● **ПИСЬМЕННОЕ ЗАДАНИЕ A**
Изложите в двух предложениях воспоминание о первой встрече с Филатовым.

● **ЦИТИРУЕМЫЙ ОТРЫВОК**
«Кто это?» — «Филатов из „Щуки“»
1970 год
Пытаюсь вспомнить первую встречу с Лёней в театре, тот день, когда мои глаза из всех новых артистов, пришедших в театр, выхватили одного-единственного… Не вспомнить… Помню мгновения.
Второй этаж. Длинный коридор, ведущий в большую гримерную, по-моему, мужскую.
Я только что вышла из декретного отпуска: родился сын Денис. Счастливое чувство обновления, глаза горят, ходишь как летаешь, и, кажется, весь мир счастлив вместе с тобой. И неважно, что ты еще не сыграла «своих» ролей в театре, но самая важная роль, лучшая, сыграна блестяще: родился мальчик — 4 килограмма 50 граммов, рост 53 сантиметра. На третий день в палату принесли замечательного, красивого мальчугана — не сморщенное, гладкое личико, цвета персика, и длинные черные волосы. А уж когда при кормлении маленький вдруг улыбнулся, как будто его пощекотали, я в тишине так громко отреагировала, что тут же от сестры получила взбучку.
Я была счастлива и, переполненная через край этими ощущениями, пришла в театр. Ах, как я несла себя в театр! А в коридоре бегали туда-сюда коллеги, может быть, дали перерыв. Хором все схватили сигареты. Счастливое кучкование артистов, сплетение интересов… Незлобивое «разбирание по косточкам», споры… Где-то в углу азартные шахматисты доигрывали партию, начатую до репетиции. Что-то меня потащило в эту гримерную. Вдруг вижу: навстречу мне быстрым шагом (почти летит) идет артист из новых. Глаза — быстрые, пронзительные, цепкие — на мгновение остановились на мне, остановились на мгновение, но ровно настолько, чтобы оставить след, поселивший уже тогда неясную во мне тревогу. Конечно же, через пару секунд я забуду это ощущение, но бдительное подсознание услужливо его запомнит, чтоб в нужный день и час напомнить. Первый вопрос, который я задала кому-то в гримерной: «Кто это?» — «Филатов Лёня из „Щуки“», — ответили мне.

● **ПИСЬМЕННОЕ ЗАДАНИЕ B**
Покажите все строки листинга, в которых встречается слово «watch». Регистр букв учитывается.

● **ДАННЫЕ**
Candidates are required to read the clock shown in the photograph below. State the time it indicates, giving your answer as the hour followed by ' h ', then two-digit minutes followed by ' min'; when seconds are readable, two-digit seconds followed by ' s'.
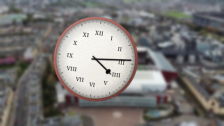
4 h 14 min
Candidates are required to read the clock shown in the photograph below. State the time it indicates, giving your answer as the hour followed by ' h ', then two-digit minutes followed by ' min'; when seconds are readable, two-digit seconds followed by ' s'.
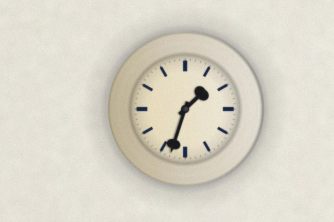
1 h 33 min
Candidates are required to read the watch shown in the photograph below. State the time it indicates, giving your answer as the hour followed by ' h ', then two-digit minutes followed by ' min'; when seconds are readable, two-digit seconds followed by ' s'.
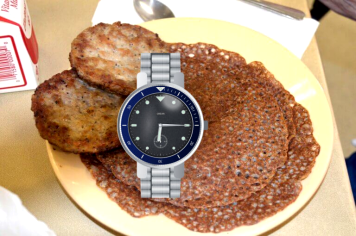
6 h 15 min
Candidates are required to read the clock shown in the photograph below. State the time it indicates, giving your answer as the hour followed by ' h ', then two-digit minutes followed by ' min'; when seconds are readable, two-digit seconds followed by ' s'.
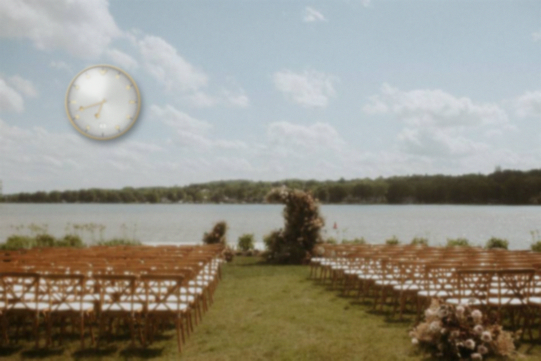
6 h 42 min
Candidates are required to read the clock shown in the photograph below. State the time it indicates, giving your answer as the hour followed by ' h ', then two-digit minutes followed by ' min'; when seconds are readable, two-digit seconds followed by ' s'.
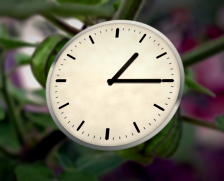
1 h 15 min
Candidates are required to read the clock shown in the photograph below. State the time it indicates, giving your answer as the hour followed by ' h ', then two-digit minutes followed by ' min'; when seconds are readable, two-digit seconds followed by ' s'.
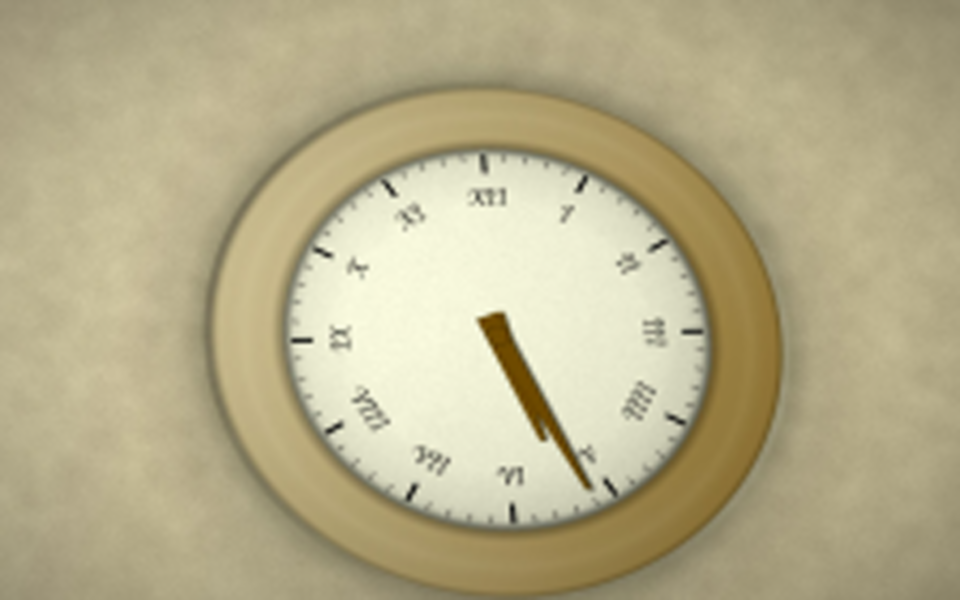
5 h 26 min
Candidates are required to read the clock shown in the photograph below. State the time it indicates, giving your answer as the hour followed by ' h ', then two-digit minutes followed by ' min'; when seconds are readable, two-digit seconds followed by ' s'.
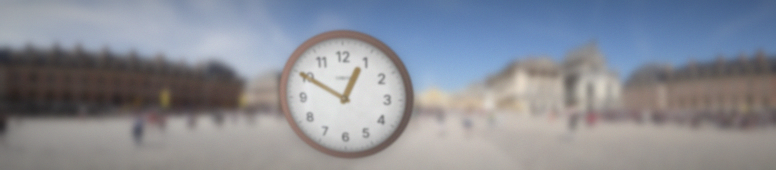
12 h 50 min
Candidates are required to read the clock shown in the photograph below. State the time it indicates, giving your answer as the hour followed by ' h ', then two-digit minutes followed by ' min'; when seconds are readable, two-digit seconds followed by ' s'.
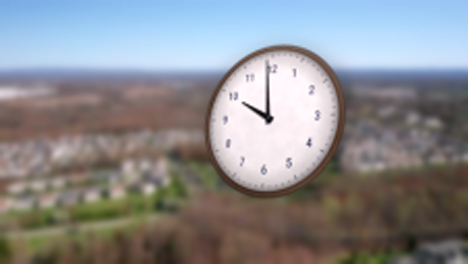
9 h 59 min
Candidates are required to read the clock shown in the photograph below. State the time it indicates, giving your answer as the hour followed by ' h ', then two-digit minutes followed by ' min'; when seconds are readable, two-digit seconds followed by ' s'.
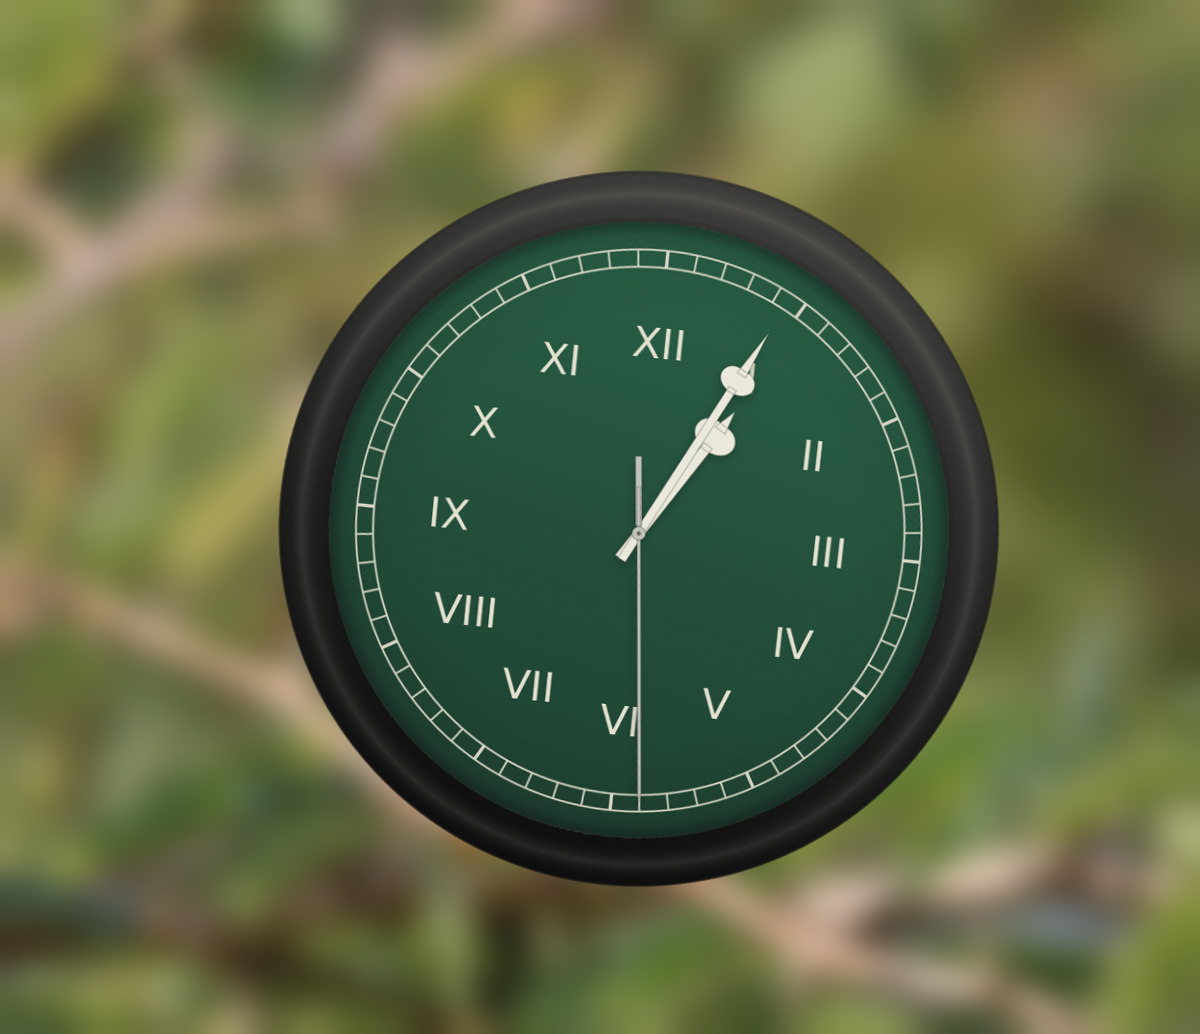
1 h 04 min 29 s
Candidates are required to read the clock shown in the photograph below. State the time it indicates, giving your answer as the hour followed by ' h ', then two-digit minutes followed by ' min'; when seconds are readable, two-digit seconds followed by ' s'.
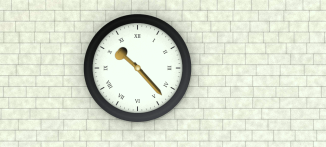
10 h 23 min
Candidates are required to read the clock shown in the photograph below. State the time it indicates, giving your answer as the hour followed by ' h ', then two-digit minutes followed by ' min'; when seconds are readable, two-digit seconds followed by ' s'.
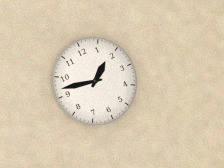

● **ОТВЕТ A**
Вернувшись в театр из декретного отпуска после рождения сына Дениса, рассказчица была переполнена счастьем. В коридоре у гримерной на нее на мгновение остановил взгляд новый артист, оставив неясную тревогу, и на вопрос «Кто это?» ей ответили, что это Филатов Лёня из «Щуки».

● **ОТВЕТ B**
Candidates are required to read the watch shown in the photograph below. State the time it indicates, giving your answer as the hour followed by ' h ', then two-digit minutes followed by ' min'; when seconds are readable, two-digit seconds followed by ' s'.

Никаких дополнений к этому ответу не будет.